_What is expected_
Find the line containing "Laravel、Inertia 與 Vite。". Retype it and every line after it through the end of the entries, exactly as written, with nothing added.

*** Opening Excerpted records ***

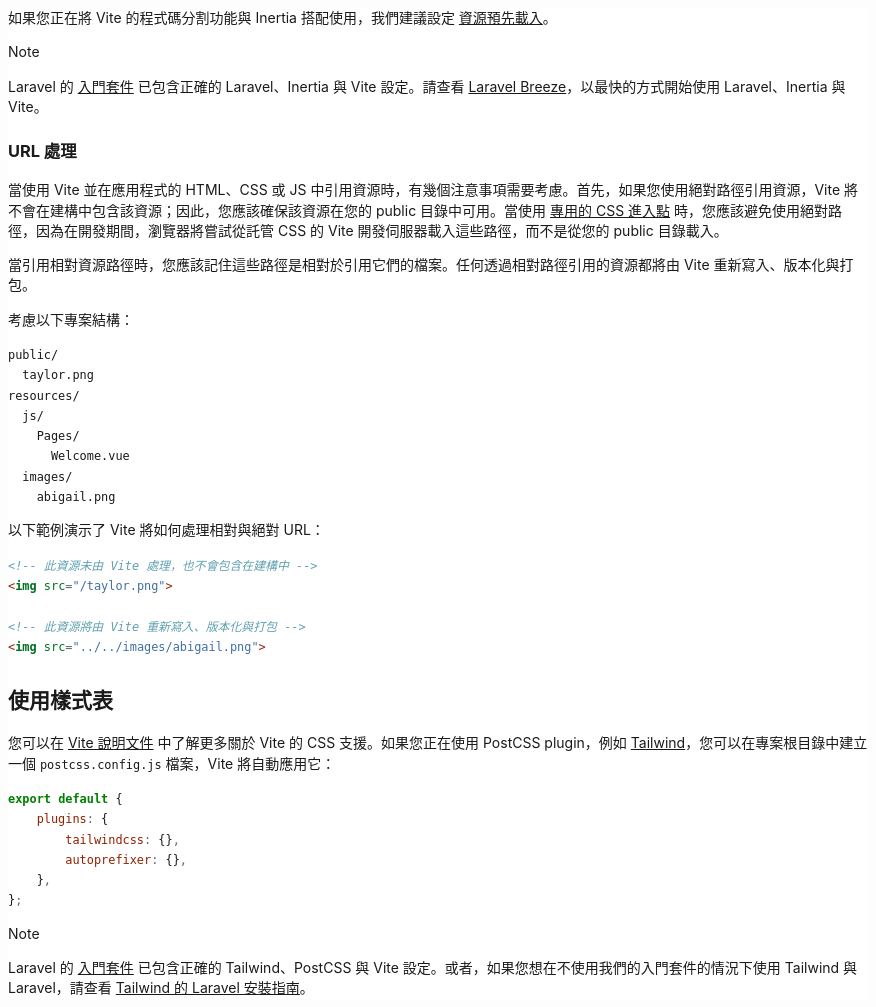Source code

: 如果您正在將 Vite 的程式碼分割功能與 Inertia 搭配使用，我們建議設定 [資源預先載入](#asset-prefetching)。

> [!NOTE]  
> Laravel 的 [入門套件](/docs/{{version}}/starter-kits) 已包含正確的 Laravel、Inertia 與 Vite 設定。請查看 [Laravel Breeze](/docs/{{version}}/starter-kits#breeze-and-inertia)，以最快的方式開始使用 Laravel、Inertia 與 Vite。

<a name="url-processing"></a>
### URL 處理

當使用 Vite 並在應用程式的 HTML、CSS 或 JS 中引用資源時，有幾個注意事項需要考慮。首先，如果您使用絕對路徑引用資源，Vite 將不會在建構中包含該資源；因此，您應該確保該資源在您的 public 目錄中可用。當使用 [專用的 CSS 進入點](#configuring-vite) 時，您應該避免使用絕對路徑，因為在開發期間，瀏覽器將嘗試從託管 CSS 的 Vite 開發伺服器載入這些路徑，而不是從您的 public 目錄載入。

當引用相對資源路徑時，您應該記住這些路徑是相對於引用它們的檔案。任何透過相對路徑引用的資源都將由 Vite 重新寫入、版本化與打包。

考慮以下專案結構：

```nothing
public/
  taylor.png
resources/
  js/
    Pages/
      Welcome.vue
  images/
    abigail.png
```

以下範例演示了 Vite 將如何處理相對與絕對 URL：

```html
<!-- 此資源未由 Vite 處理，也不會包含在建構中 -->
<img src="/taylor.png">

<!-- 此資源將由 Vite 重新寫入、版本化與打包 -->
<img src="../../images/abigail.png">
```

<a name="working-with-stylesheets"></a>
## 使用樣式表

您可以在 [Vite 說明文件](https://vitejs.dev/guide/features.html#css) 中了解更多關於 Vite 的 CSS 支援。如果您正在使用 PostCSS plugin，例如 [Tailwind](https://tailwindcss.com)，您可以在專案根目錄中建立一個 `postcss.config.js` 檔案，Vite 將自動應用它：

```js
export default {
    plugins: {
        tailwindcss: {},
        autoprefixer: {},
    },
};
```

> [!NOTE]  
> Laravel 的 [入門套件](/docs/{{version}}/starter-kits) 已包含正確的 Tailwind、PostCSS 與 Vite 設定。或者，如果您想在不使用我們的入門套件的情況下使用 Tailwind 與 Laravel，請查看 [Tailwind 的 Laravel 安裝指南](https://tailwindcss.com/docs/guides/laravel)。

*** Closing Excerpted records ***

_Task response_
> Laravel 的 [入門套件](/docs/{{version}}/starter-kits) 已包含正確的 Laravel、Inertia 與 Vite 設定。請查看 [Laravel Breeze](/docs/{{version}}/starter-kits#breeze-and-inertia)，以最快的方式開始使用 Laravel、Inertia 與 Vite。

<a name="url-processing"></a>
### URL 處理

當使用 Vite 並在應用程式的 HTML、CSS 或 JS 中引用資源時，有幾個注意事項需要考慮。首先，如果您使用絕對路徑引用資源，Vite 將不會在建構中包含該資源；因此，您應該確保該資源在您的 public 目錄中可用。當使用 [專用的 CSS 進入點](#configuring-vite) 時，您應該避免使用絕對路徑，因為在開發期間，瀏覽器將嘗試從託管 CSS 的 Vite 開發伺服器載入這些路徑，而不是從您的 public 目錄載入。

當引用相對資源路徑時，您應該記住這些路徑是相對於引用它們的檔案。任何透過相對路徑引用的資源都將由 Vite 重新寫入、版本化與打包。

考慮以下專案結構：

```nothing
public/
  taylor.png
resources/
  js/
    Pages/
      Welcome.vue
  images/
    abigail.png
```

以下範例演示了 Vite 將如何處理相對與絕對 URL：

```html
<!-- 此資源未由 Vite 處理，也不會包含在建構中 -->
<img src="/taylor.png">

<!-- 此資源將由 Vite 重新寫入、版本化與打包 -->
<img src="../../images/abigail.png">
```

<a name="working-with-stylesheets"></a>
## 使用樣式表

您可以在 [Vite 說明文件](https://vitejs.dev/guide/features.html#css) 中了解更多關於 Vite 的 CSS 支援。如果您正在使用 PostCSS plugin，例如 [Tailwind](https://tailwindcss.com)，您可以在專案根目錄中建立一個 `postcss.config.js` 檔案，Vite 將自動應用它：

```js
export default {
    plugins: {
        tailwindcss: {},
        autoprefixer: {},
    },
};
```

> [!NOTE]  
> Laravel 的 [入門套件](/docs/{{version}}/starter-kits) 已包含正確的 Tailwind、PostCSS 與 Vite 設定。或者，如果您想在不使用我們的入門套件的情況下使用 Tailwind 與 Laravel，請查看 [Tailwind 的 Laravel 安裝指南](https://tailwindcss.com/docs/guides/laravel)。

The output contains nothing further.